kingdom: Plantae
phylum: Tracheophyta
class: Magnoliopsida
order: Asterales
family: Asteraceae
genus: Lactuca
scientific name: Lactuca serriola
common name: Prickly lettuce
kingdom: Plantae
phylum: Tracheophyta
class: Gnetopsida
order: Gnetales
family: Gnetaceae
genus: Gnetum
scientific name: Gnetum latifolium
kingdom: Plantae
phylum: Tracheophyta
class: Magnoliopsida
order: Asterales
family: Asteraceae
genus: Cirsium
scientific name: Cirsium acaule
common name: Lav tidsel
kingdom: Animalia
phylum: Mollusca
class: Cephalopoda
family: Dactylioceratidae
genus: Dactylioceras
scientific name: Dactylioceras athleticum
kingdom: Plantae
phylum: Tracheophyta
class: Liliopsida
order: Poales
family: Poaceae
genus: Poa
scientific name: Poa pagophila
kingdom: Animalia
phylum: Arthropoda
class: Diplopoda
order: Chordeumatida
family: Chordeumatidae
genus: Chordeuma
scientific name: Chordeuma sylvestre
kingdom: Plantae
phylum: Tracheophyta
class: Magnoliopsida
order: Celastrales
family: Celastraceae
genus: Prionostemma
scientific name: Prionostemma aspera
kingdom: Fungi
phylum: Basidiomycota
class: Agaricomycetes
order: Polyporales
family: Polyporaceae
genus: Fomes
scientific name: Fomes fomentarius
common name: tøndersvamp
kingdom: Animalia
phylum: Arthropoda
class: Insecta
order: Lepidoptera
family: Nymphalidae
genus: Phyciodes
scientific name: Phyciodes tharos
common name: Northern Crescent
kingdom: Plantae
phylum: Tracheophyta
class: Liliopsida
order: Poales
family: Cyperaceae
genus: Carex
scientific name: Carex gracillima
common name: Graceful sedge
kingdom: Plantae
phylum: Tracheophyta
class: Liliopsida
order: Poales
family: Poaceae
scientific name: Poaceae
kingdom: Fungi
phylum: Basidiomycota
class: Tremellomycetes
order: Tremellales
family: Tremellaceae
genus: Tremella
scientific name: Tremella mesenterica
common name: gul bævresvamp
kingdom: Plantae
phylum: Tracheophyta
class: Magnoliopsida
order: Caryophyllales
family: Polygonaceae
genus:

◆ ◆ ◆ ◆ ◆ ◆ ◆

■ **What you are asked to do**: Reproduce every line of the rows above word for word, without changing anything.

■ **Correct answer**:
kingdom: Plantae
phylum: Tracheophyta
class: Magnoliopsida
order: Asterales
family: Asteraceae
genus: Lactuca
scientific name: Lactuca serriola
common name: Prickly lettuce
kingdom: Plantae
phylum: Tracheophyta
class: Gnetopsida
order: Gnetales
family: Gnetaceae
genus: Gnetum
scientific name: Gnetum latifolium
kingdom: Plantae
phylum: Tracheophyta
class: Magnoliopsida
order: Asterales
family: Asteraceae
genus: Cirsium
scientific name: Cirsium acaule
common name: Lav tidsel
kingdom: Animalia
phylum: Mollusca
class: Cephalopoda
family: Dactylioceratidae
genus: Dactylioceras
scientific name: Dactylioceras athleticum
kingdom: Plantae
phylum: Tracheophyta
class: Liliopsida
order: Poales
family: Poaceae
genus: Poa
scientific name: Poa pagophila
kingdom: Animalia
phylum: Arthropoda
class: Diplopoda
order: Chordeumatida
family: Chordeumatidae
genus: Chordeuma
scientific name: Chordeuma sylvestre
kingdom: Plantae
phylum: Tracheophyta
class: Magnoliopsida
order: Celastrales
family: Celastraceae
genus: Prionostemma
scientific name: Prionostemma aspera
kingdom: Fungi
phylum: Basidiomycota
class: Agaricomycetes
order: Polyporales
family: Polyporaceae
genus: Fomes
scientific name: Fomes fomentarius
common name: tøndersvamp
kingdom: Animalia
phylum: Arthropoda
class: Insecta
order: Lepidoptera
family: Nymphalidae
genus: Phyciodes
scientific name: Phyciodes tharos
common name: Northern Crescent
kingdom: Plantae
phylum: Tracheophyta
class: Liliopsida
order: Poales
family: Cyperaceae
genus: Carex
scientific name: Carex gracillima
common name: Graceful sedge
kingdom: Plantae
phylum: Tracheophyta
class: Liliopsida
order: Poales
family: Poaceae
scientific name: Poaceae
kingdom: Fungi
phylum: Basidiomycota
class: Tremellomycetes
order: Tremellales
family: Tremellaceae
genus: Tremella
scientific name: Tremella mesenterica
common name: gul bævresvamp
kingdom: Plantae
phylum: Tracheophyta
class: Magnoliopsida
order: Caryophyllales
family: Polygonaceae
genus:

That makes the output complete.